An endlessly positive scholar athlete who rose from not making the varsity squad as a freshman to an impact player as a junior — and someone who picked up her second sport ridiculously quick, being crowned a champion in the fall, too — Sullivan need not worry whether she did No. 51 justice in 2020. Even if her high school athletic career is missing what would have been a memorable final season, Sullivan will leave behind a legacy the next upperclassman at the school should hope to emulate.
Eager to get her collegiate lacrosse career started in 2021 in the Ivy League at Columbia University, Sullivan was a member of two state championship lacrosse teams at Moorestown and, despite not joining the tennis team until 2018, teamed with fellow senior Julia McBride to win the South Jersey Interscholastic Championships doubles tennis title this fall. This winter, Sullivan was among a select group of 10 South Jersey girls recognized as an Outstanding New Jersey High School Female Athlete at the National Girls and Women in Sports Celebration at Seton Hall University.
In short, Sullivan embodied No. 51 throughout her career, even if she lost the opportunity to wear it this spring.
“The thing that stood out the most was that she is just a born leader,” said Moorestown tennis coach Steve Dickerson. “Her enthusiasm is infectious, and people gravitate toward her magnetic personality.”
“She embodies the competitive spirit, skill and tradition of Moorestown girls lacrosse,” said Quakers lacrosse coach Colleen Hancox. “She empowers her teammates through positive encouragement, she leads by example on the field and in the classroom and she is dedicated to upholding the standards of the program.”

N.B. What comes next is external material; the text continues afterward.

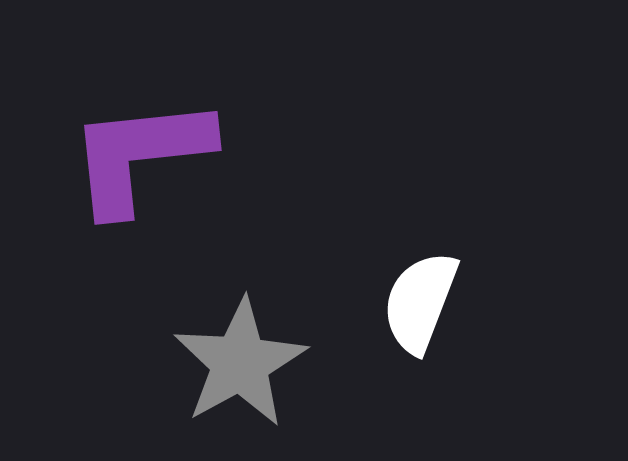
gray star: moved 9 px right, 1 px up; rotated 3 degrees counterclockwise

Unlike her path to the tennis team as a junior, something she nearly did on a whim to be a part of a new team with her younger sister, Laura, Julia Sullivan has been playing lacrosse since the third grade. Her mother, Michelle, played the sport at James Madison University.
“My mom was my role model and I wanted to do what she did,” Julia Sullivan said. “I remember one day, I picked up her wooden stick and said, ‘I’m going to play lacrosse, too.’”

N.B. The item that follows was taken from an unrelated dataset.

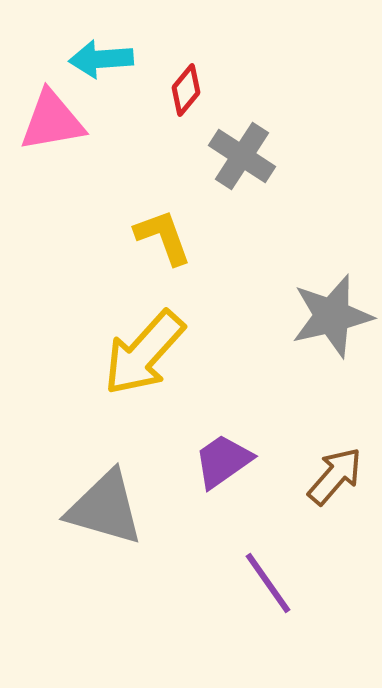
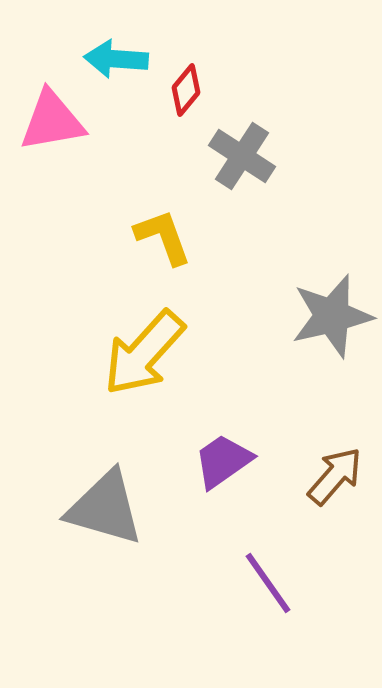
cyan arrow: moved 15 px right; rotated 8 degrees clockwise
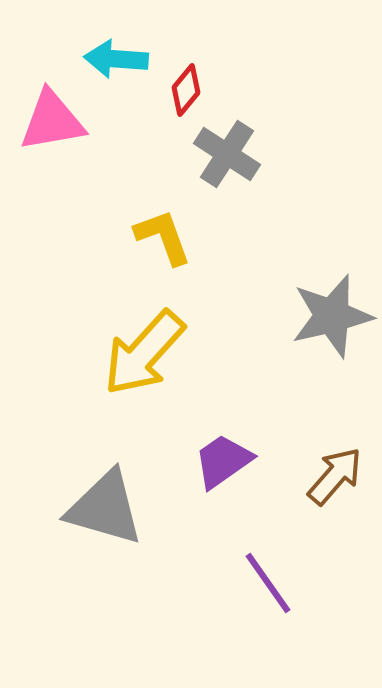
gray cross: moved 15 px left, 2 px up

Not long after, she joined the town’s youth program, got involved with club teams and fell in love with the sport.
Although it’s clear Sullivan has been gifted with natural athletic abilities, she’s thankful for the path she took to joining Moorestown’s varsity roster: she didn’t become a regular starter until her junior season. Sullivan used words like “obstacle” and “challenge” to describe those first two high school seasons.
“I always wanted to compete at the highest level,” she said. “But I wouldn’t change anything. I cherished those years. Those obstacles and challenges I faced, it would have been easy to quit and stop, but it made me into a stronger and more confident player. It made me work even harder, not only as an athlete but it made me a stronger person, too.”
As the oldest of three sisters, Sullivan naturally wants to set an example for her younger siblings. She did that in her high school athletic career, as her work ethic, positive mentality and perseverance paid off in her final two, decorated high school seasons.
Sullivan’s path has also informed her career interests. She plans to study either psychology or pre-med at Columbia, with the idea of eventually working in sports psychology.
“It’s a huge part of the game and why my game elevated so much from the beginning of high school to my junior and senior years,” she said of the mental side of the game.
“You can have all of the talent in the world, but if you don’t have the mental toughness or the mental strength, you’re not going to be able to succeed. So I think helping others, to be able to help them in their own careers with the mental aspect of it, I think it’s huge and I would love to make a difference with that in a career one day.”